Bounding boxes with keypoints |

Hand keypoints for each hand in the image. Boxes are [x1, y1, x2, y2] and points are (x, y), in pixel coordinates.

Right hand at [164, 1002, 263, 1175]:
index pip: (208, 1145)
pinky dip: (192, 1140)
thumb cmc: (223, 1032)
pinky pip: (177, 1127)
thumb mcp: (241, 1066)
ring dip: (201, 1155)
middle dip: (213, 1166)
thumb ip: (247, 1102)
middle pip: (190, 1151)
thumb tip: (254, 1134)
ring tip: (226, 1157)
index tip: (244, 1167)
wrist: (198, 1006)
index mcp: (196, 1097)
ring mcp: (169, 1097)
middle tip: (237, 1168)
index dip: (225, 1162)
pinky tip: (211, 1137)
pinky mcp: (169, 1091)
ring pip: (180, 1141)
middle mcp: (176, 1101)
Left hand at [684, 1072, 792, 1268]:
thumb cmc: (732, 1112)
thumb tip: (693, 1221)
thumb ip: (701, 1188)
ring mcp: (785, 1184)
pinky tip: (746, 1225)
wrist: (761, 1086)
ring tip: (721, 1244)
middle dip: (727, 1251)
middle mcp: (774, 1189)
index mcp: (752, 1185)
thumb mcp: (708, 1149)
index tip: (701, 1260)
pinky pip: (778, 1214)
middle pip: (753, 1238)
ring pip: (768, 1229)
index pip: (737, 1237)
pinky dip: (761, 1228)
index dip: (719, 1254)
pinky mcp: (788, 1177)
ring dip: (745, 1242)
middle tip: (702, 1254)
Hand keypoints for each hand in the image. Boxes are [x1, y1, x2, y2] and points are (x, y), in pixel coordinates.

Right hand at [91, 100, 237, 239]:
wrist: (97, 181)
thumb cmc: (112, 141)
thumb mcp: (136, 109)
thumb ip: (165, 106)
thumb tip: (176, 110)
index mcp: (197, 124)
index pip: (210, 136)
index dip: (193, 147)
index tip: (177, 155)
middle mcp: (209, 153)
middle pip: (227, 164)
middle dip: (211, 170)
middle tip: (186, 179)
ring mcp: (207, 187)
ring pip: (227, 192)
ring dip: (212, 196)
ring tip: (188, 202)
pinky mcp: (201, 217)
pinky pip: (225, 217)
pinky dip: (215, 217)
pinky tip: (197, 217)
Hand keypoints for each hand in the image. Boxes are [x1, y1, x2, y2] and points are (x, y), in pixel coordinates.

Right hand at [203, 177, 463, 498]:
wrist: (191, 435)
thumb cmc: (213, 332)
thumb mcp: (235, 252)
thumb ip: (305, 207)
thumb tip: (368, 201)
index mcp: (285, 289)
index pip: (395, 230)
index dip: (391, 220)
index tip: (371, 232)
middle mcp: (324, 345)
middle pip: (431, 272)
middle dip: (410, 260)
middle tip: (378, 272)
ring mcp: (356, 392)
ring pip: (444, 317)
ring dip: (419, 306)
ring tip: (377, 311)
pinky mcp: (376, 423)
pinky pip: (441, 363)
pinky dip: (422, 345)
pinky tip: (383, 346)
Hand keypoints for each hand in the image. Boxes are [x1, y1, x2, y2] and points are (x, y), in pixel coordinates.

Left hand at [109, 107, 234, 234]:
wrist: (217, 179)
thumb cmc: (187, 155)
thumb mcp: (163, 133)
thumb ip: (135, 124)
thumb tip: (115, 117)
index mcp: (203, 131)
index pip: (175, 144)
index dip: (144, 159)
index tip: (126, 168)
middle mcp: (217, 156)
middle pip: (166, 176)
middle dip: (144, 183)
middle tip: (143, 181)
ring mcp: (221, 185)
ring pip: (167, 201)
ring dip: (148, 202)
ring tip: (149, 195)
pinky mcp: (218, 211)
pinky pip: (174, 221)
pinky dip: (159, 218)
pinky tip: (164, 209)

AIM OF THE TASK | Where a line above contains the string "Right", copy that line.

TASK OUTPUT |
Right hand at [164, 1002, 263, 1175]:
Right hand at [91, 100, 237, 239]:
Right hand at [203, 177, 463, 498]:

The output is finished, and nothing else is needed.